Three years ago, when I escaped Syria, or even three months ago when I arrived in the United States, I would never have imagined I would be selected to make an historic address to the United Nations Security Council about the plight of lesbian, gay, bisexual and transgender refugees like me.

On Monday, it was my great honor to speak before Ambassadors Samantha Power (United States) and Cristian Barros Melet (Chile), who hosted a closed discussion amongst Security Council and other United Nations members at the Council's first-ever meeting addressing the plight of LGBT refugees and human rights.

It was never okay to be gay in Syria. Not before the civil war that tore apart my homeland in 2011 and definitely not after pro-Islamic militants took over. Homosexuality was illegal. It didn't and doesn't matter if you are in fact gay, or if others simply believe you are because of the way you walk, talk, dress or behave. For any reason you can be arrested by the police, harassed and physically assaulted on the streets by community members and even harmed in your own home by your own family.

In 2011, when the civil war broke out, the government purposefully targeted LGBT people. Knowing that we were a vulnerable community they conducted an anti-gay propaganda campaign on TV, calling all dissidents homosexuals. The government stepped up its enforcement of the anti-gay laws and conducted raids at cafes and parks where it was known that the LGBT community gathered.
================
§ **Actions to take**:
1. In the refugee's account, which two ambassadors hosted the closed discussion at the Security Council meeting?
2. For each statement, say yes or no depending on whether it agrees with the refugee's account, and quote the words that decide it: (a) The civil war in Syria began in 2011. (b) The writer arrived in the United States three years ago. (c) The government raided cafes and parks where the LGBT community gathered.
Rely only on the refugee's account for these.

§ **Stored rows**:
================
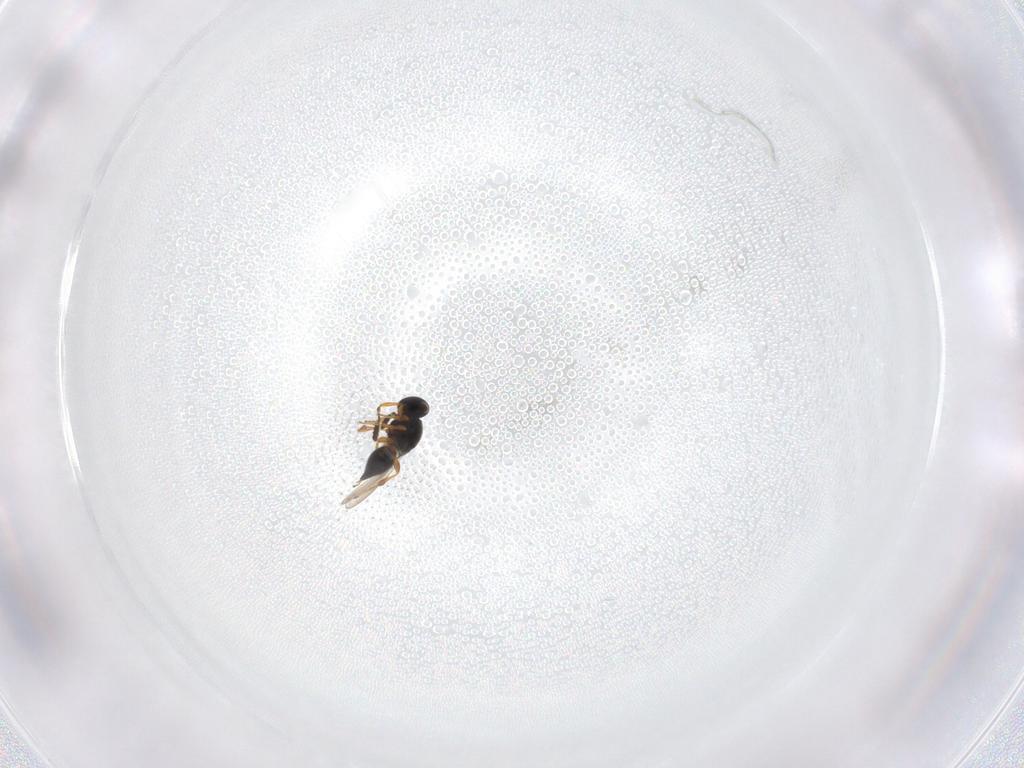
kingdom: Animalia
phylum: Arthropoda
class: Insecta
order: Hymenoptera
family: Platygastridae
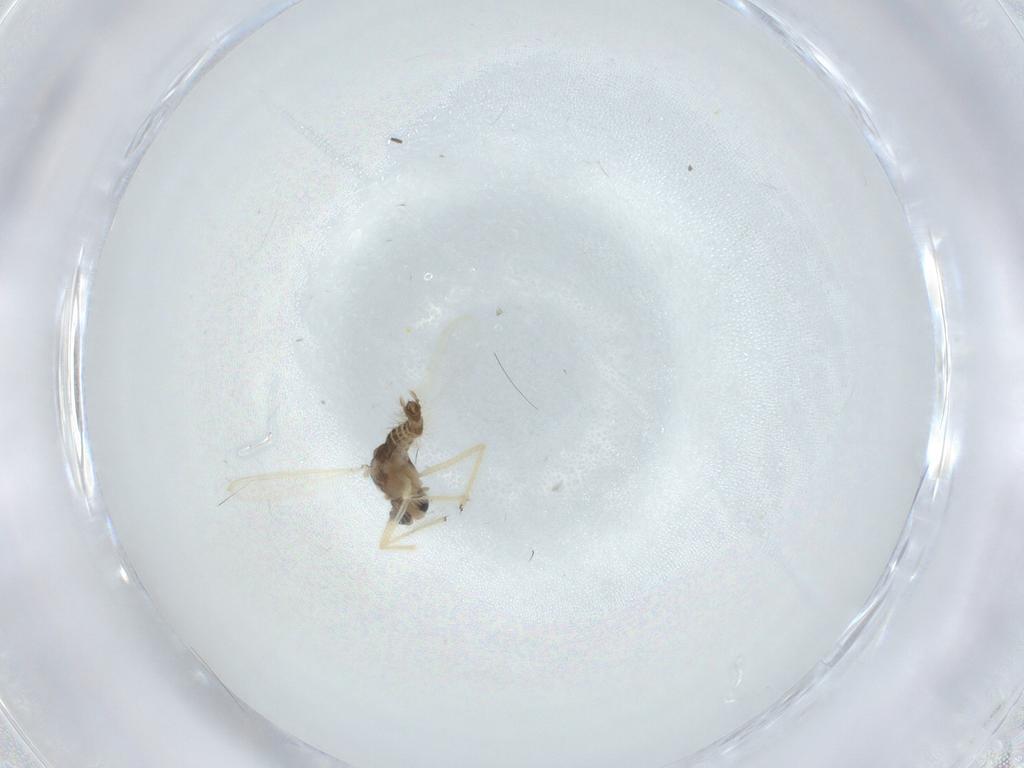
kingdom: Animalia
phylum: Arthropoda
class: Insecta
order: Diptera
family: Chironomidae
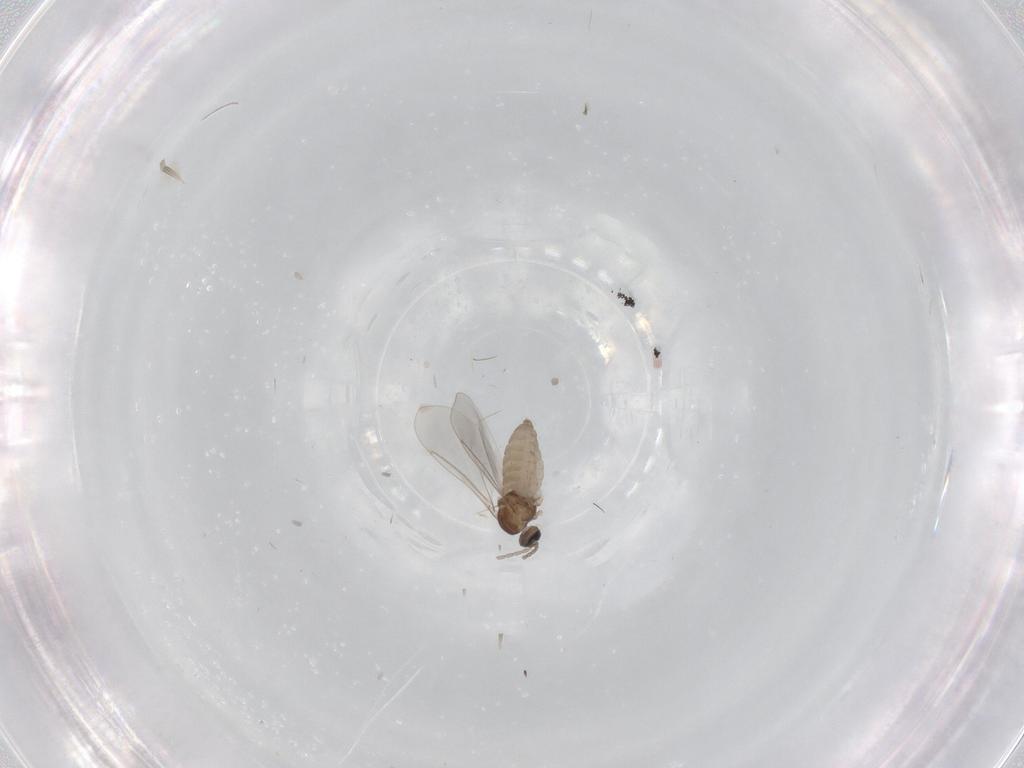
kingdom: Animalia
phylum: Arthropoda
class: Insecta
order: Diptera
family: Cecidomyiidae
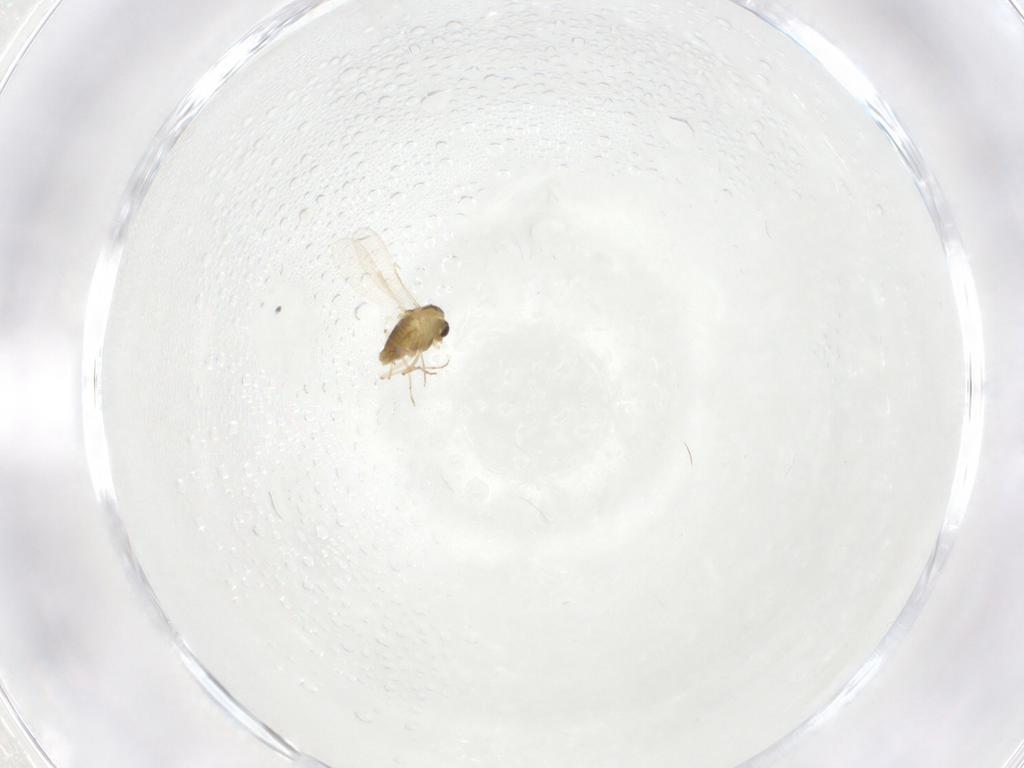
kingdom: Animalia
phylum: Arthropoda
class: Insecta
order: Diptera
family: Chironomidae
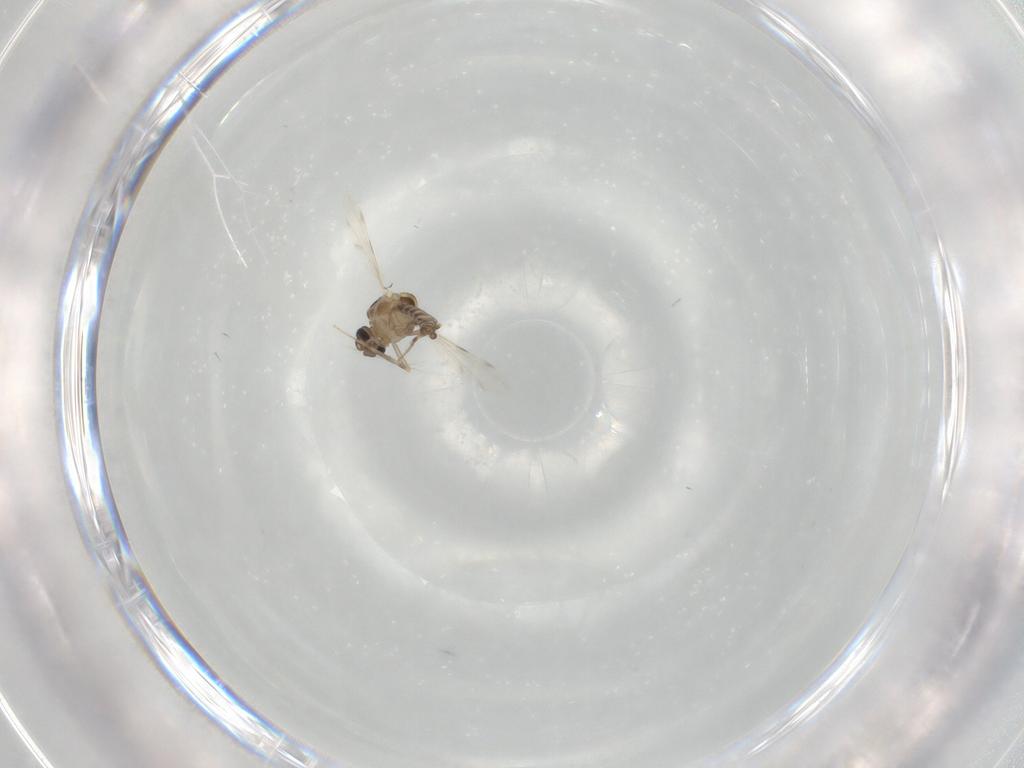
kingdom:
================
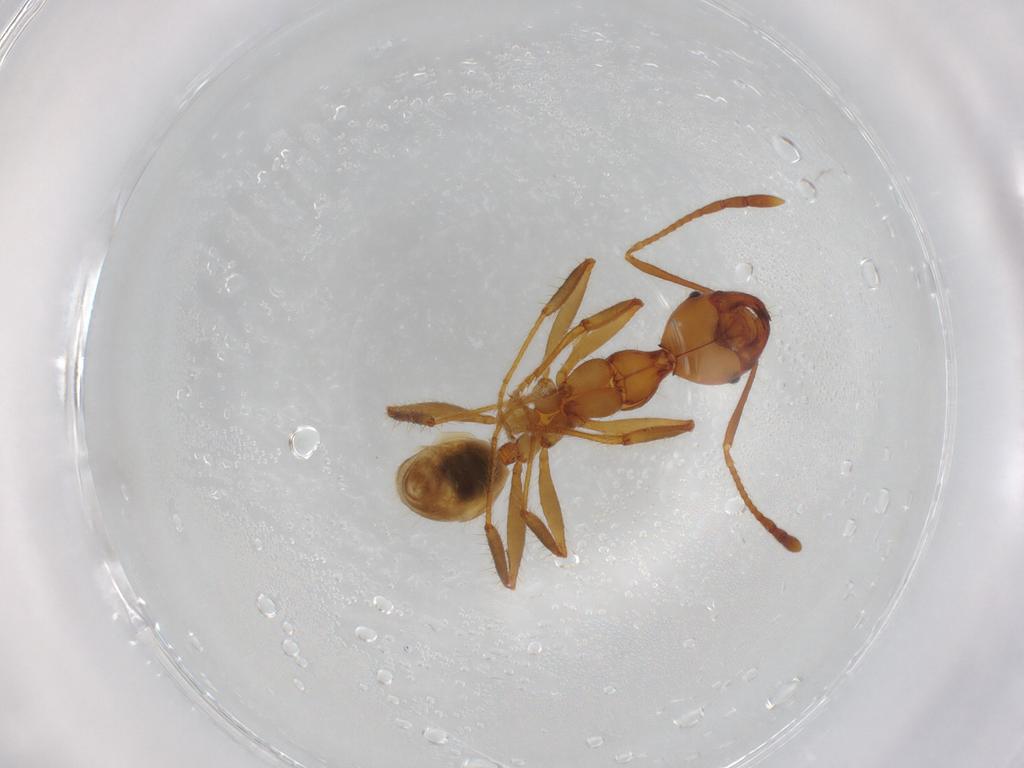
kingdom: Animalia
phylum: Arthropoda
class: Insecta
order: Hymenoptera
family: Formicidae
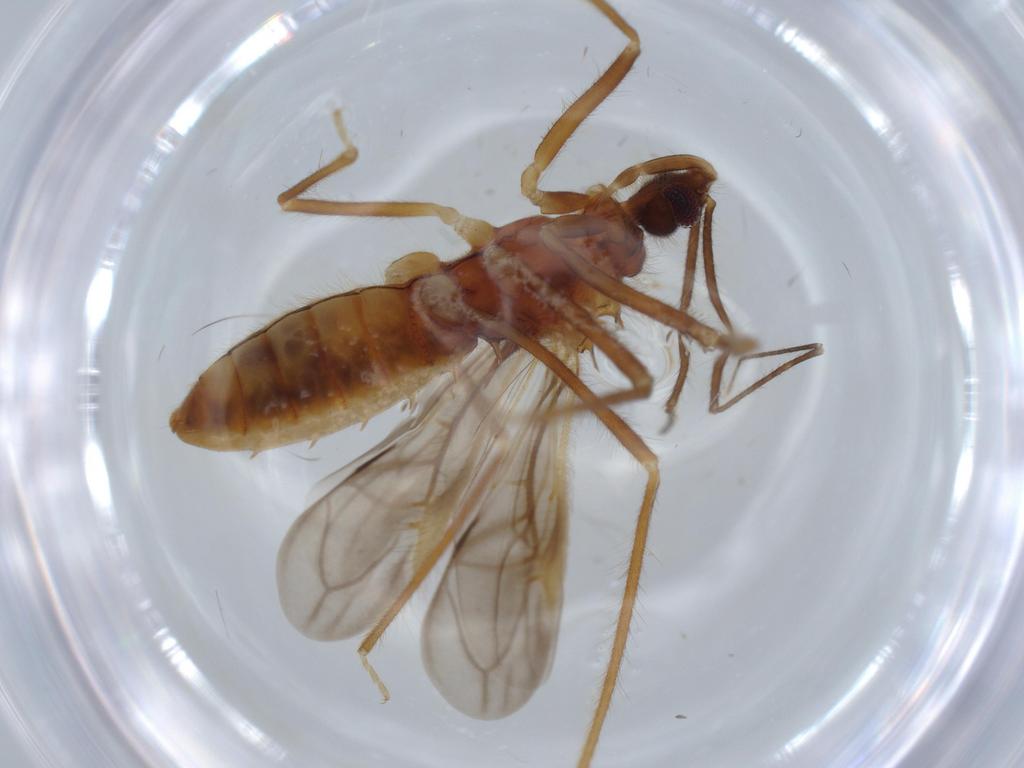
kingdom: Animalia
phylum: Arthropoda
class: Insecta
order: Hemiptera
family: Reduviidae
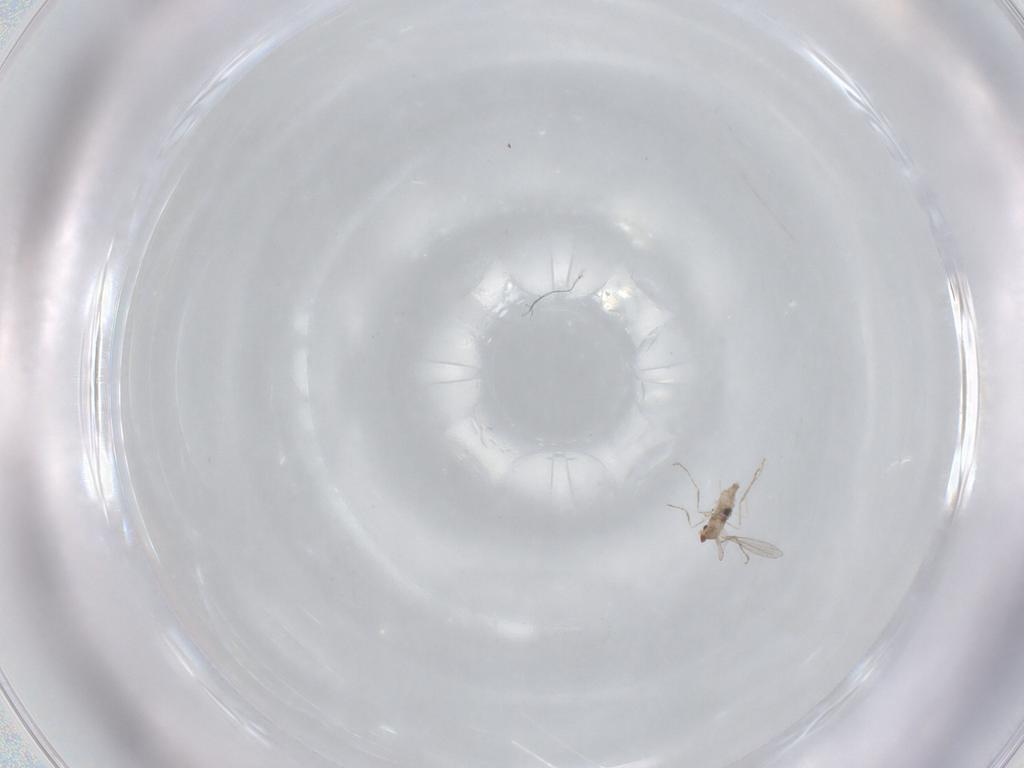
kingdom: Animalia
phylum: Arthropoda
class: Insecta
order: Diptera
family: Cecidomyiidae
================
§ **Results of the exercise**:
1. Samantha Power of the United States and Cristian Barros Melet of Chile.

2.
(a) Yes: "the civil war that tore apart my homeland in 2011"
(b) No: "three months ago when I arrived in the United States"
(c) Yes: "conducted raids at cafes and parks where it was known that the LGBT community gathered"